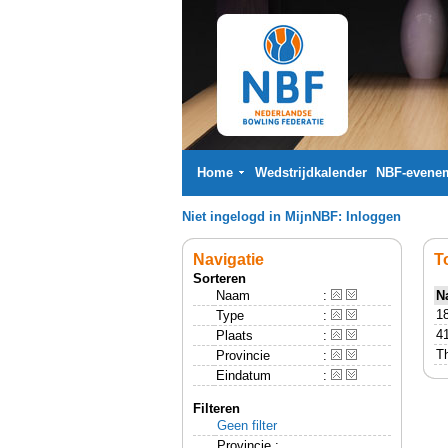
Home
Wedstrijdkalender
NBF-evene
Niet ingelogd in MijnNBF:
Inloggen
Navigatie
T
Sorteren
Naam
:
N
18
Type
:
41
Plaats
:
Th
Provincie
:
Eindatum
:
Filteren
Geen filter
Provincie :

----

Put every text line from all the rows above into a JSON list of strings, one string per line, with blank lines and the pictures left out.

**Response area:**
[
  "Home",
  "Wedstrijdkalender",
  "NBF-evene",
  "Niet ingelogd in MijnNBF:",
  "Inloggen",
  "Navigatie",
  "T",
  "Sorteren",
  "Naam",
  ":",
  "N",
  "18",
  "Type",
  ":",
  "41",
  "Plaats",
  ":",
  "Th",
  "Provincie",
  ":",
  "Eindatum",
  ":",
  "Filteren",
  "Geen filter",
  "Provincie :"
]